> **DESCRIPTION OF THE TASK**
Nothing but the lines from the one containing "(344, 311) none" through the one containing "(841, 337) none -> [56,600,113,609] catchment", both included, should be given again, each exactly as written below.

> **INPUT DATA**
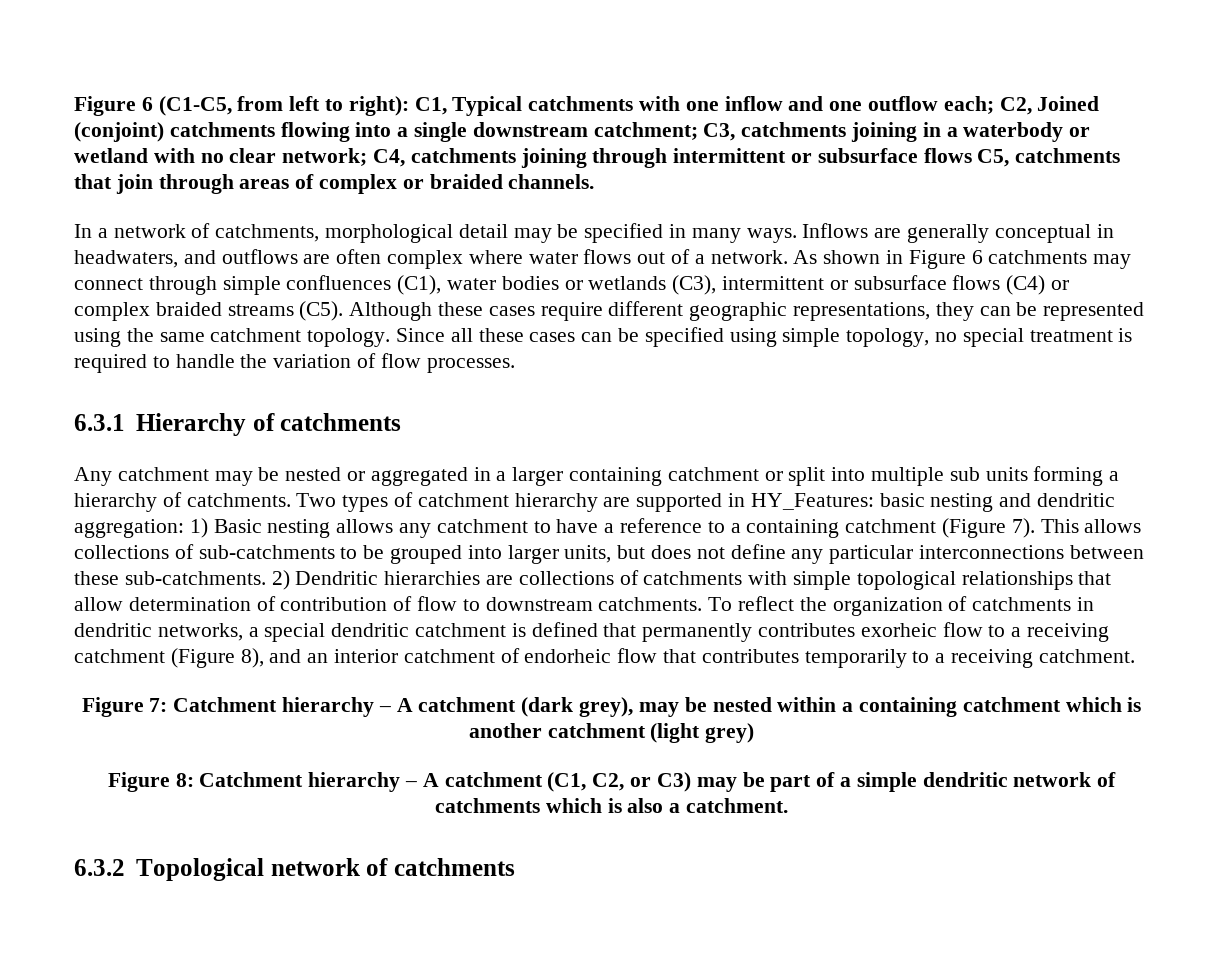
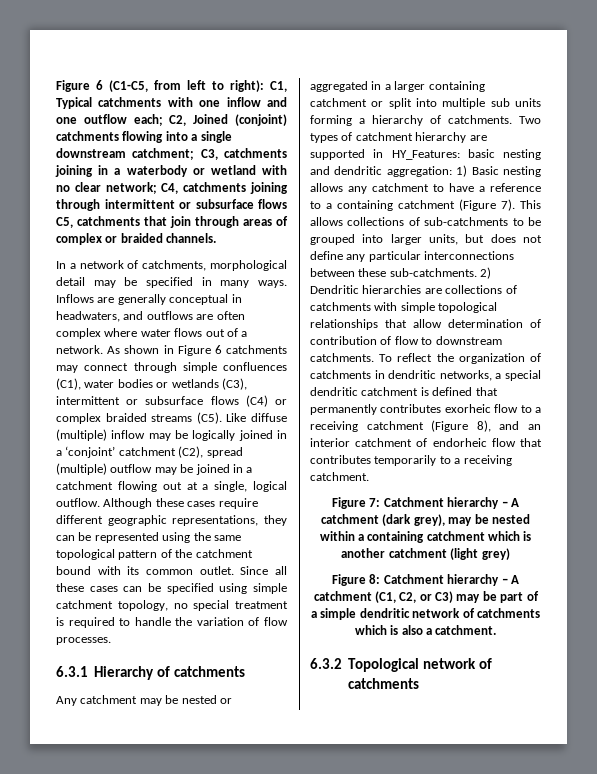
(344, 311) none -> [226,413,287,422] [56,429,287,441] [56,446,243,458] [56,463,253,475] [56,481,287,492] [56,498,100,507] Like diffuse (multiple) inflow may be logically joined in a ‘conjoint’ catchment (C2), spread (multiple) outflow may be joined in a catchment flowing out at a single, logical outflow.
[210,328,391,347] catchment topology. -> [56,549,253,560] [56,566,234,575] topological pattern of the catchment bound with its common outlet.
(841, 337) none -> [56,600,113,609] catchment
==
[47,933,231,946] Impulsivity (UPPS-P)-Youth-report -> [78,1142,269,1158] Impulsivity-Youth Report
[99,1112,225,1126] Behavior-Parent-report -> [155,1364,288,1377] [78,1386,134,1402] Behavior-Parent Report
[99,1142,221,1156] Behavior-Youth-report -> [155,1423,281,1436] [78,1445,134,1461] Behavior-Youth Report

> **OUTPUT BELOW**
(344, 311) none -> [226,413,287,422] [56,429,287,441] [56,446,243,458] [56,463,253,475] [56,481,287,492] [56,498,100,507] Like diffuse (multiple) inflow may be logically joined in a ‘conjoint’ catchment (C2), spread (multiple) outflow may be joined in a catchment flowing out at a single, logical outflow.
[210,328,391,347] catchment topology. -> [56,549,253,560] [56,566,234,575] topological pattern of the catchment bound with its common outlet.
(841, 337) none -> [56,600,113,609] catchment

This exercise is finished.